Here's what some of the roads are like in Dublin around Trinity College, Temple Bar, and Grafton Street. Love them; probably women in stilettos hate them.
We visited Trinity College's Old Library and the Book of Kells, the first two things I wanted to cross off my "must do while in Ireland" list. The library looks like it is a set from a movie.
The Book of Kells didn't disappoint. To have survived so long, with many of those centuries having no climate controlled glass to put around it, is incredible. The colors still glow and the videos shown of a person creating with a quill and ink and a person binding in the traditional techniques of that time were very informative. In the gift shop, Bob would not part with 45 euros to have a belt commemorating the Book of Kells. It had the initials BK on it, but my BK said he didn't need it.
The first store I saw on Grafton Street was a Cath Kidston one. Glenda, you know I brought an old purse along with the idea that I would jettison it as soon as I found a good one. The old bag is now in the hotel room garbage can. Scour future photos to see my beautiful new Cath Kidston purse.
There were lots of buskers on Grafton Street and these were my favorite and I had seen them recently on a House Hunters International from Dublin. They aren't young dudes and they are posed in total stillness as this statue combination but once you drop money in their can, they all bow their heads in appreciation. Great fun.
I also liked this sand sculptor who had the mama dog looking exhausted. While I was watching, he whopped off way too much sand on the puppy's back leg and was quickly rebuilding it.
Lots of corners had flower sellers. Here's what one stand looks like from the front and from the back.
We went into Sheridan Cheesemongers and the smell of all the ripe cheese was enticing.
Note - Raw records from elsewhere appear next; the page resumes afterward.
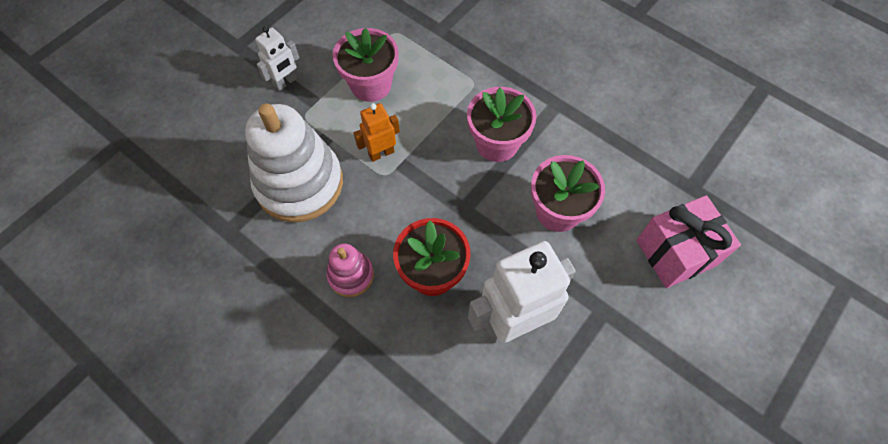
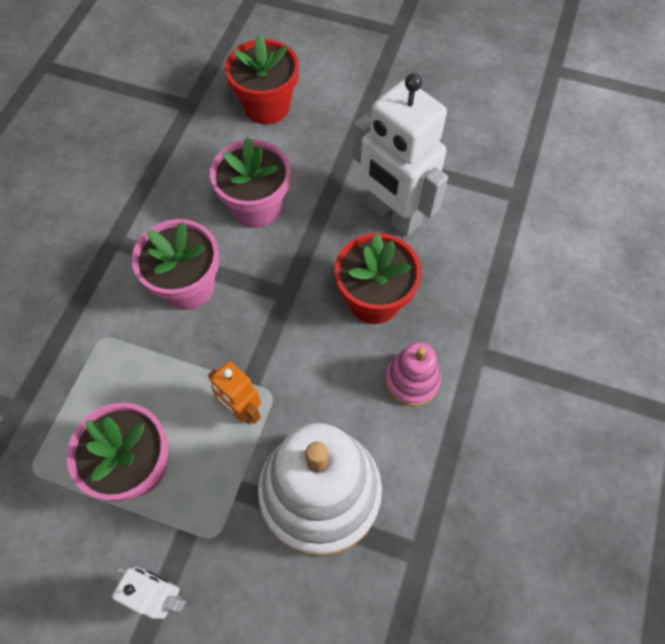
camera: 110 degrees left, 0 degrees up
pink gift [636,195,741,288] -> red flower pot [225,34,299,125]

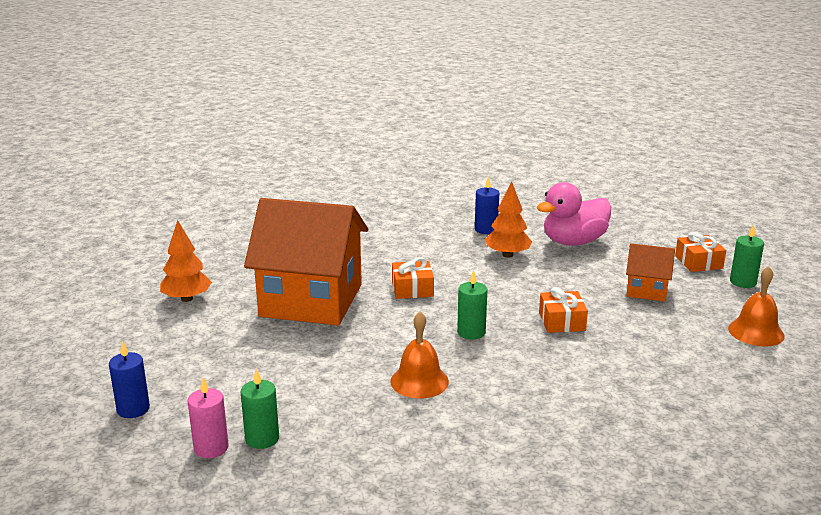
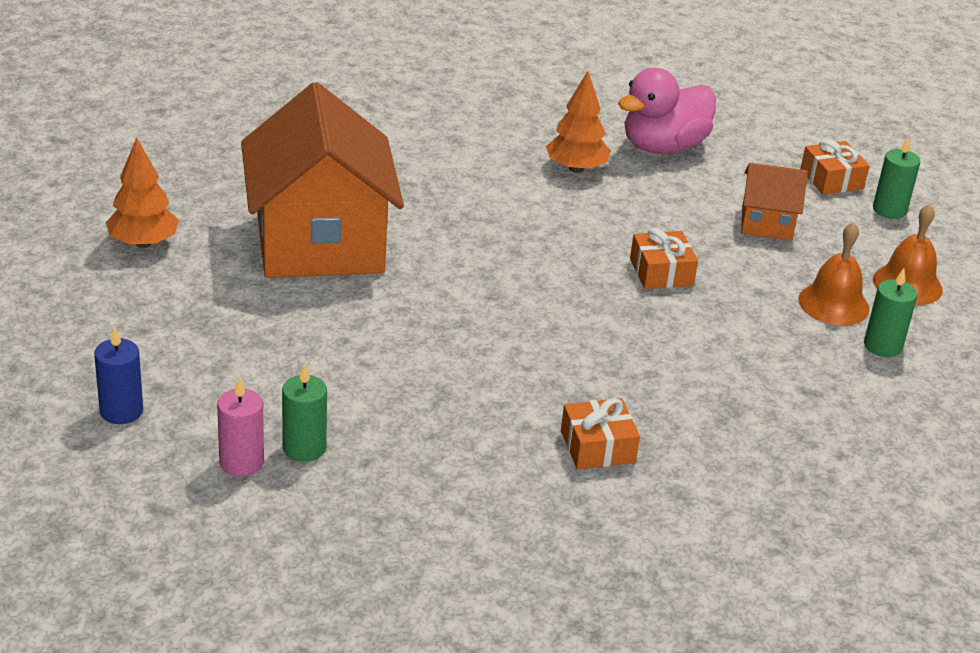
camera: 10 degrees left, 10 degrees up
orange house [244,198,368,325] -> orange house turned 75 degrees clockwise [241,82,404,278]
orange bell [390,312,449,398] -> orange bell moved to [798,222,869,325]
orange gift [392,257,434,299] -> orange gift moved to [561,398,640,470]
green candle [457,270,488,339] -> green candle moved to [864,268,917,357]
blue candle [475,177,499,234] -> none

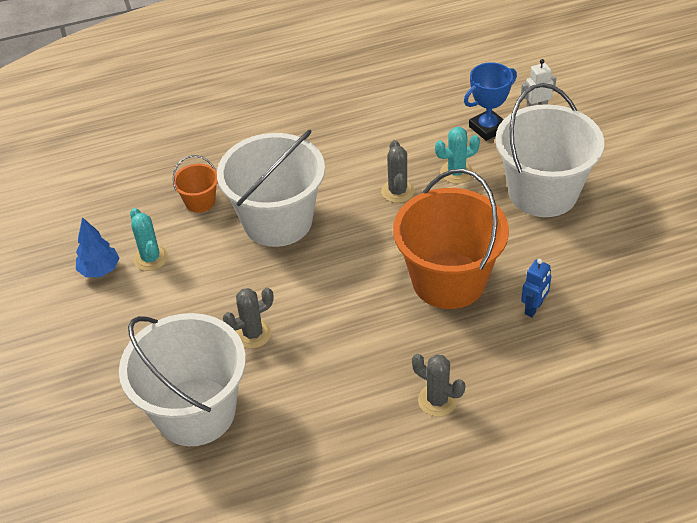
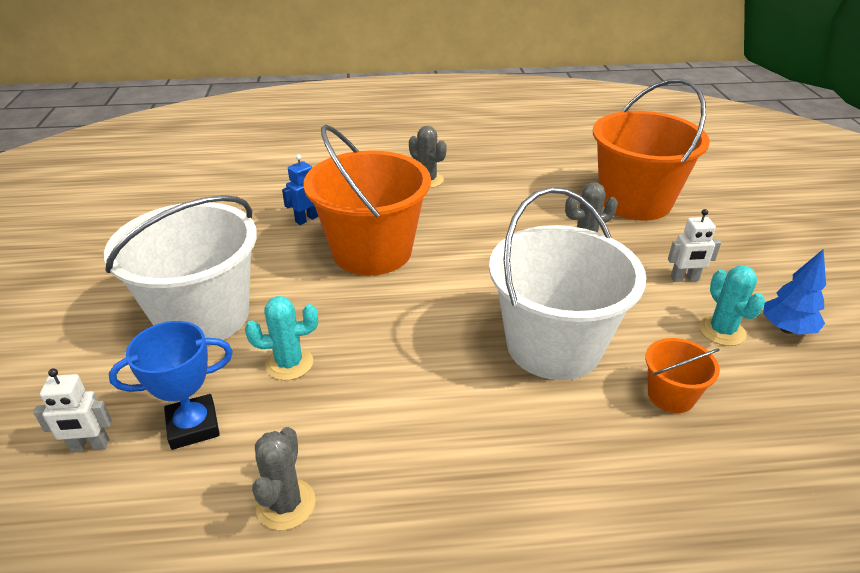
camera: 170 degrees left, 10 degrees down
white bucket [119,313,246,446] -> orange bucket [593,78,710,220]
grey cactus [381,140,415,203] -> grey cactus moved to [252,427,316,530]
none -> white robot [668,209,721,282]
I love this sign outside the shop.
I don't love the price of the cheeses quite so much!
We ate at a bar called Fitzgerald's and I had the fish and chips and a Guinness ... my first and last Guinness in Ireland no doubt as apparently I don't even know how to spell it.
The food was pricey for cheapies like Bob and me, but there was entertainment value.
One was the tile in the bathroom. Isn't that the Ohio Star quilt pattern?
The toilets had the really high water tanks and I had to reach above my head to pull the chain to flush it. I've read about these old toilets in novels but hadn't ever seen one. Can you tell I'm nearing the end of this entry when I'm talking about toilets?
Also, the bar had a little glassed in smoking room. How long has it been since Weyburn had smoking areas in places like the bingo hall? Decades ago, I think.
Lots of bars look similar to this. Can you picture any Weyburn bar putting out a single pot during the summer?
Bob and I are out of our element with some Irish products.
Roses are blooming everywhere ... huge, glorious roses.
This hotel's free Wi Fi loaded my photos really fast. I'm pleased.